━━ Exercise data ━━
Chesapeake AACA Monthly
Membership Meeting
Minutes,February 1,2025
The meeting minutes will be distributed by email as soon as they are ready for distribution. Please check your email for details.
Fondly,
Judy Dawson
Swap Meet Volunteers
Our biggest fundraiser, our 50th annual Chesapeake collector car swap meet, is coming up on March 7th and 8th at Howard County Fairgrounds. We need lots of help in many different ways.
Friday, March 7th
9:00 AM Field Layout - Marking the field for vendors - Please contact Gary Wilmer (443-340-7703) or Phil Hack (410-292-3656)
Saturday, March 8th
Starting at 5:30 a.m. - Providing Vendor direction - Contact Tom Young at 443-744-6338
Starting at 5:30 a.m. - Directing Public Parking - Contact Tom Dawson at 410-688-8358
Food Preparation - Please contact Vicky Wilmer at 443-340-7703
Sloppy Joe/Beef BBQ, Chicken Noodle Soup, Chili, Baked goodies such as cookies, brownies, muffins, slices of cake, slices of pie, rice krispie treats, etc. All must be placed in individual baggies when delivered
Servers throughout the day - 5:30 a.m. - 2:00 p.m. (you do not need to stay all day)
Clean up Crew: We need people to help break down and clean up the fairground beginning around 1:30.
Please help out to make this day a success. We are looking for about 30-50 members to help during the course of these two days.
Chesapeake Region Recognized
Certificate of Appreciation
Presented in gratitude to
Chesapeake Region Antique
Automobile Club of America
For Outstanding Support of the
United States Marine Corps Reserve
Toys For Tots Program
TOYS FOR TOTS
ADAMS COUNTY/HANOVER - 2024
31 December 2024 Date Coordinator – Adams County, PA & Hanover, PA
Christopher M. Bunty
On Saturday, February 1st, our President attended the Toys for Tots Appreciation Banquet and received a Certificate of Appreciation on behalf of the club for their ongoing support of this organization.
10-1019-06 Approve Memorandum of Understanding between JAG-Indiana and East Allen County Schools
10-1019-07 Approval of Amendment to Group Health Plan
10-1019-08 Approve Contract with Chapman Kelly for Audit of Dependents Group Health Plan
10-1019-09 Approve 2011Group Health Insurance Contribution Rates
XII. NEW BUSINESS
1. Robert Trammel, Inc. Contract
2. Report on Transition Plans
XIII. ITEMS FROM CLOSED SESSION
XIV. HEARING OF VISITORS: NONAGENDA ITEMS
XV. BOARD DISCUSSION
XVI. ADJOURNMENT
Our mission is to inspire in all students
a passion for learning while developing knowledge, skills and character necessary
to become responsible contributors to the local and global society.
━━━
» Task brief: Each record above is to be written out again exactly.

» Exercise output:
Chesapeake AACA Monthly
Membership Meeting
Minutes,February 1,2025
The meeting minutes will be distributed by email as soon as they are ready for distribution. Please check your email for details.
Fondly,
Judy Dawson
Swap Meet Volunteers
Our biggest fundraiser, our 50th annual Chesapeake collector car swap meet, is coming up on March 7th and 8th at Howard County Fairgrounds. We need lots of help in many different ways.
Friday, March 7th
9:00 AM Field Layout - Marking the field for vendors - Please contact Gary Wilmer (443-340-7703) or Phil Hack (410-292-3656)
Saturday, March 8th
Starting at 5:30 a.m. - Providing Vendor direction - Contact Tom Young at 443-744-6338
Starting at 5:30 a.m. - Directing Public Parking - Contact Tom Dawson at 410-688-8358
Food Preparation - Please contact Vicky Wilmer at 443-340-7703
Sloppy Joe/Beef BBQ, Chicken Noodle Soup, Chili, Baked goodies such as cookies, brownies, muffins, slices of cake, slices of pie, rice krispie treats, etc. All must be placed in individual baggies when delivered
Servers throughout the day - 5:30 a.m. - 2:00 p.m. (you do not need to stay all day)
Clean up Crew: We need people to help break down and clean up the fairground beginning around 1:30.
Please help out to make this day a success. We are looking for about 30-50 members to help during the course of these two days.
Chesapeake Region Recognized
Certificate of Appreciation
Presented in gratitude to
Chesapeake Region Antique
Automobile Club of America
For Outstanding Support of the
United States Marine Corps Reserve
Toys For Tots Program
TOYS FOR TOTS
ADAMS COUNTY/HANOVER - 2024
31 December 2024 Date Coordinator – Adams County, PA & Hanover, PA
Christopher M. Bunty
On Saturday, February 1st, our President attended the Toys for Tots Appreciation Banquet and received a Certificate of Appreciation on behalf of the club for their ongoing support of this organization.
10-1019-06 Approve Memorandum of Understanding between JAG-Indiana and East Allen County Schools
10-1019-07 Approval of Amendment to Group Health Plan
10-1019-08 Approve Contract with Chapman Kelly for Audit of Dependents Group Health Plan
10-1019-09 Approve 2011Group Health Insurance Contribution Rates
XII. NEW BUSINESS
1. Robert Trammel, Inc. Contract
2. Report on Transition Plans
XIII. ITEMS FROM CLOSED SESSION
XIV. HEARING OF VISITORS: NONAGENDA ITEMS
XV. BOARD DISCUSSION
XVI. ADJOURNMENT
Our mission is to inspire in all students
a passion for learning while developing knowledge, skills and character necessary
to become responsible contributors to the local and global society.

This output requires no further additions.